PROBLEM:
Where an image occurs, skip it and print the rest of the records verbatim.

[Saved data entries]
——
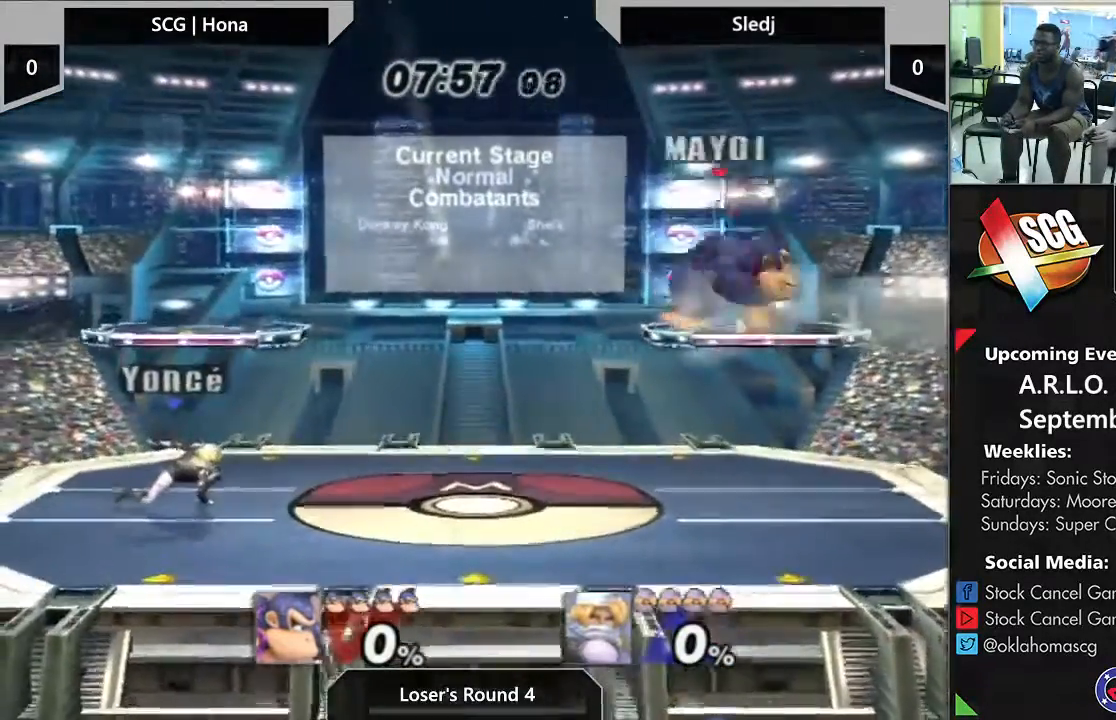
{"buttons": [], "left_stick": "center", "right_stick": "center", "events": [[83, "A", "down"], [233, "A", "up"], [300, "left_stick", "center"]]}
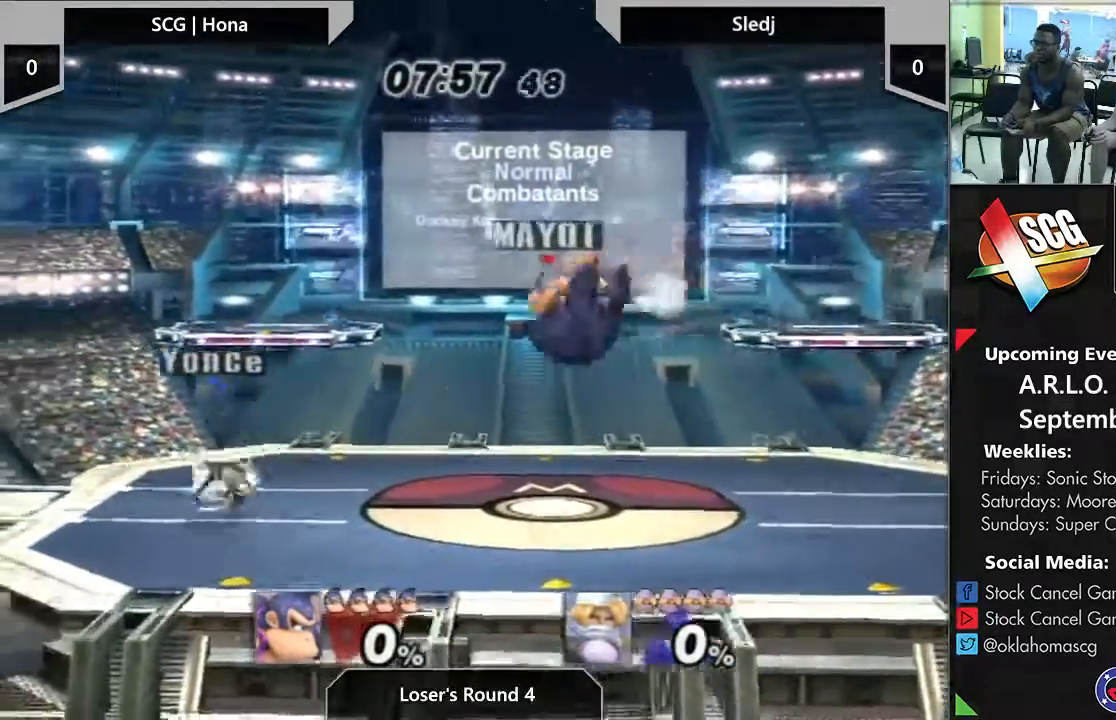
{"buttons": [], "left_stick": "down", "right_stick": "center", "events": [[17, "Y", "down"], [17, "left_stick", "right"], [67, "Y", "up"], [417, "left_stick", "down"]]}
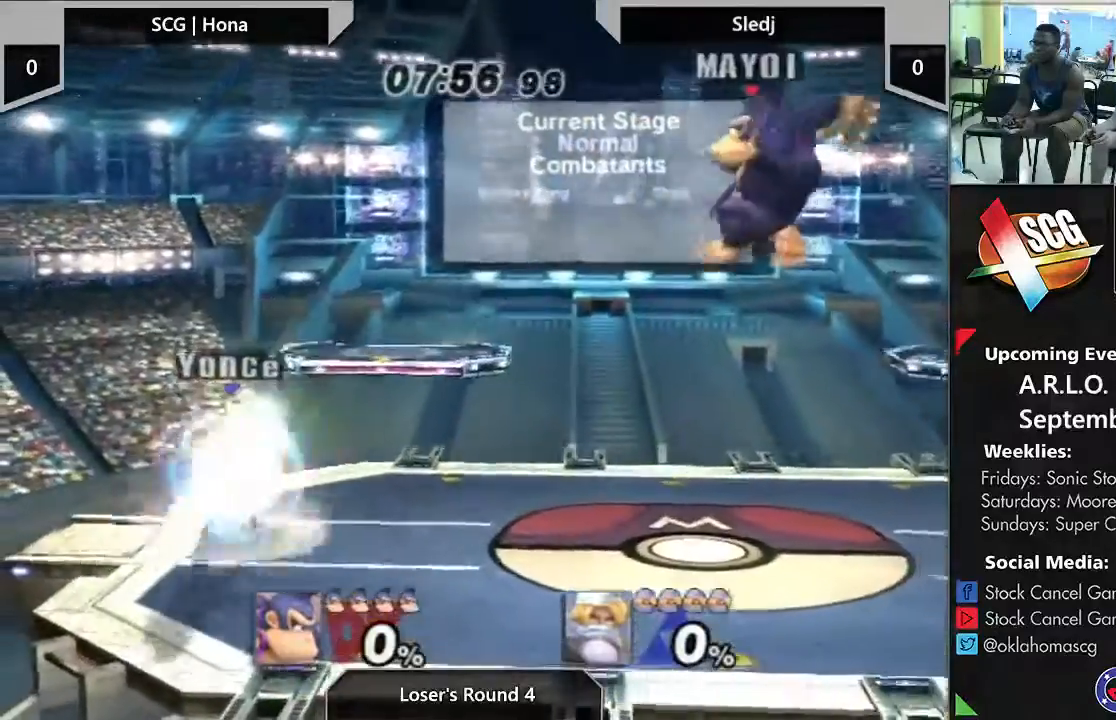
{"buttons": [], "left_stick": "right", "right_stick": "center", "events": [[350, "left_stick", "center"], [483, "left_stick", "right"]]}
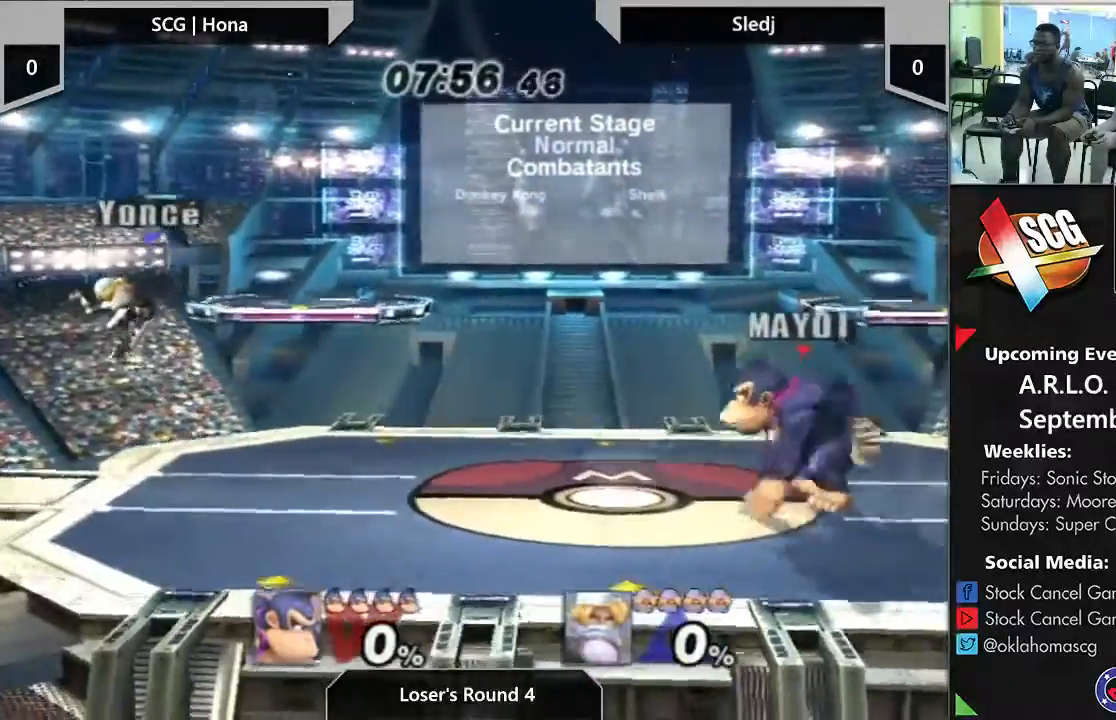
{"buttons": ["START"], "left_stick": "down", "right_stick": "center", "events": [[33, "Y", "down"], [117, "left_stick", "center"], [267, "left_stick", "left"], [367, "left_stick", "down"], [500, "START", "down"], [500, "Y", "up"]]}
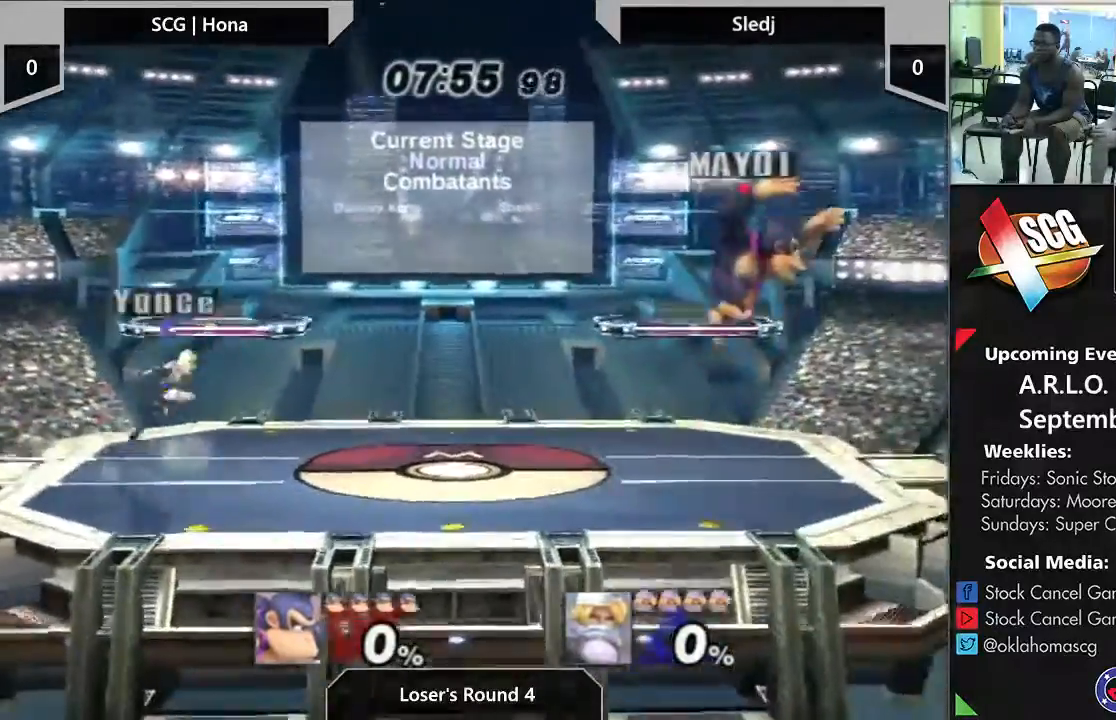
{"buttons": [], "left_stick": "center", "right_stick": "center", "events": [[33, "left_stick", "center"], [50, "START", "up"], [167, "B", "down"], [317, "B", "up"]]}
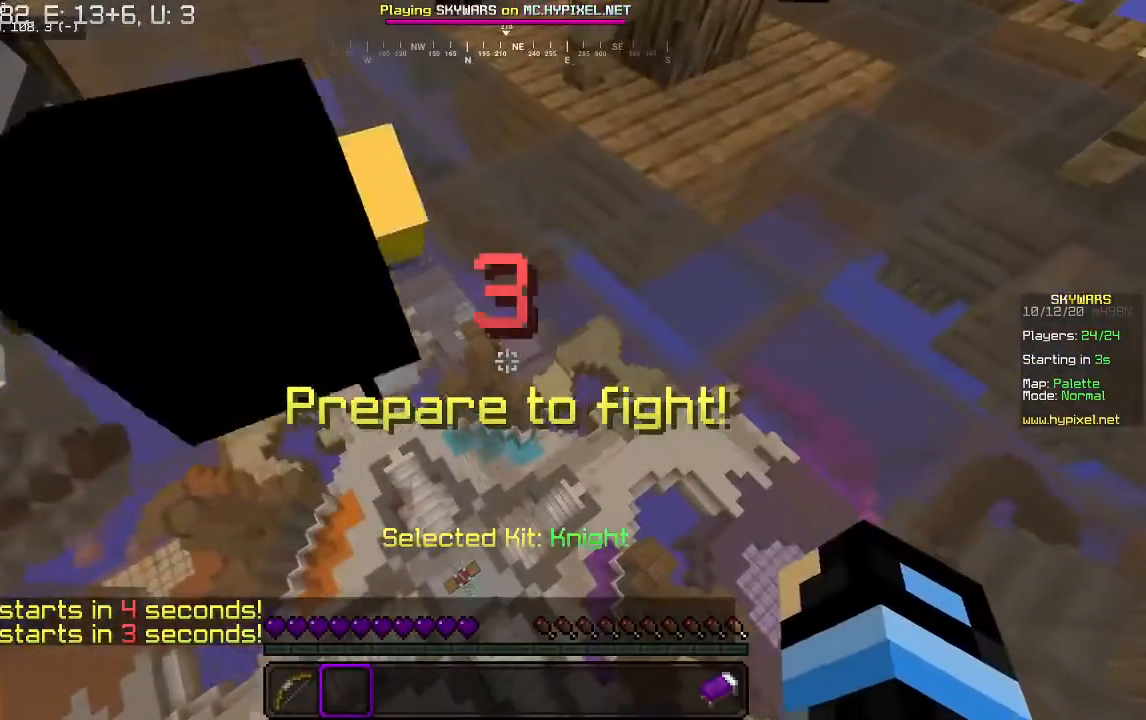
Gameplay with keyboard and mouse; each line is a JSON object with the keys and mouse buttons held at the frame after it. "events" lists presses ("down") and releases ("up") of "a", "d", "s", "w", "mouse_left" and "mouse_right" between this image and that frame as [ms after this image, input, new state], when the widget could be followed in between. "mouse_left", "mouse_right" = the "left", "right" buttons of the "mouse" list. No other keys are recorded. Fast repeated clicks can show as one long hold. Mouse movement is not recorded.
{"keys": ["d"], "mouse": [], "events": [[467, "d", "down"]]}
——
SOLUTION TO THIS TASK:
{"buttons": [], "left_stick": "center", "right_stick": "center", "events": [[83, "A", "down"], [233, "A", "up"], [300, "left_stick", "center"]]}
{"buttons": [], "left_stick": "down", "right_stick": "center", "events": [[17, "Y", "down"], [17, "left_stick", "right"], [67, "Y", "up"], [417, "left_stick", "down"]]}
{"buttons": [], "left_stick": "right", "right_stick": "center", "events": [[350, "left_stick", "center"], [483, "left_stick", "right"]]}
{"buttons": ["START"], "left_stick": "down", "right_stick": "center", "events": [[33, "Y", "down"], [117, "left_stick", "center"], [267, "left_stick", "left"], [367, "left_stick", "down"], [500, "START", "down"], [500, "Y", "up"]]}
{"buttons": [], "left_stick": "center", "right_stick": "center", "events": [[33, "left_stick", "center"], [50, "START", "up"], [167, "B", "down"], [317, "B", "up"]]}
Gameplay with keyboard and mouse; each line is a JSON object with the keys and mouse buttons held at the frame after it. "events" lists presses ("down") and releases ("up") of "a", "d", "s", "w", "mouse_left" and "mouse_right" between this image and that frame as [ms after this image, input, new state], when the widget could be followed in between. "mouse_left", "mouse_right" = the "left", "right" buttons of the "mouse" list. No other keys are recorded. Fast repeated clicks can show as one long hold. Mouse movement is not recorded.
{"keys": ["d"], "mouse": [], "events": [[467, "d", "down"]]}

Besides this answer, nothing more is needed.